D’autres oiseaux, au contraire, sont surpris dans leur immobilité, posés sur une branche fine ou dans la neige, tel ce cardinal rouge portant une graine dans son bec. Et c’est un instant de paix suprême, de lenteur et de calme revenus, comme si refaisait alors surface une temporalité oubliée, enfouie sous la frénésie du quotidien. Le regard, tout à coup, peut se (re)poser.
Le jardin lui-même devient une symphonie de couleurs, de taches sombres ou lumineuses, de lignes et de courbes, tantôt floues, tantôt d’une netteté implacable. Tout est contraste et harmonie, tension et repos. Une sorte d’épiphanie du visible, de celle que l’on trouve à sa porte pour peu que l’on sache regarder.
La virtuosité de Terri Weifenbach n’est jamais gratuite. On sent chez elle une intense curiosité visuelle, une attention extrême aux effets, aux changements, aux mouvances. Elle se livre à des variations indéfiniment répétées sur le flou et le net, la forme et la dissolution, le chatoiement des couleurs et des lumières… Comme s’il s’agissait de capturer une essence, qui fondamentalement échappe.
Il est des photographes dont on aime le regard. Terri Weifenbach en fait partie.
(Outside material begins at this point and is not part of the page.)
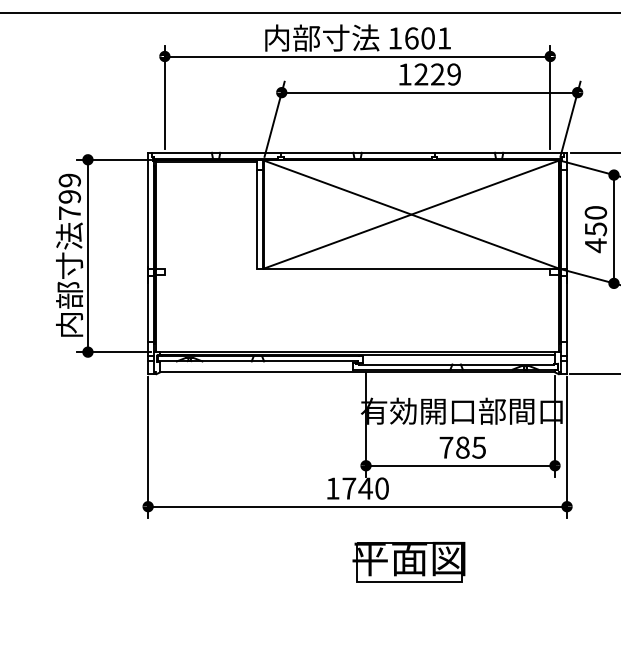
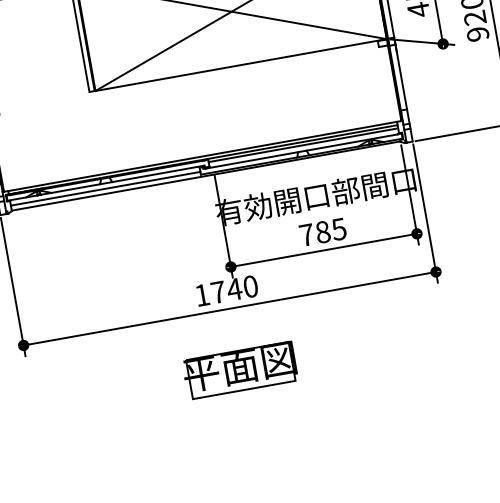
line: (457, 358) -> (302, 145), added
line: (256, 366) -> (105, 188), added
part: (408, 562) -> (239, 370), moved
Parce qu’elle possède la qualité singulière d’animer ce qu’elle voit et ce qu’elle nous montre. D’y faire surgir une pointe d’étrangeté. Une tension imperceptible vers un ailleurs, un « autrement », un « différemment ». Et ce faisant, elle nous touche au cœur.
Corinna Gepner
Guide
Terri Weifenbach, Des oiseaux, éditions Xavier Barral, Paris, 2019.
Et pour prolonger le plaisir : Terri Weifenbach, Rinko Kawauchi, Gift, éditions Amana, 2014.
La collection « Des oiseaux » a également accueilli les photographes Yoshinori Mizutani, Bernard Plossu et Pentti Sammallahti. Les ouvrages, d’une exceptionnelle qualité esthétique, sont accompagnés de textes passionnants, joyeusement érudits, de Guilhem Lesaffre, spécialiste des oiseaux.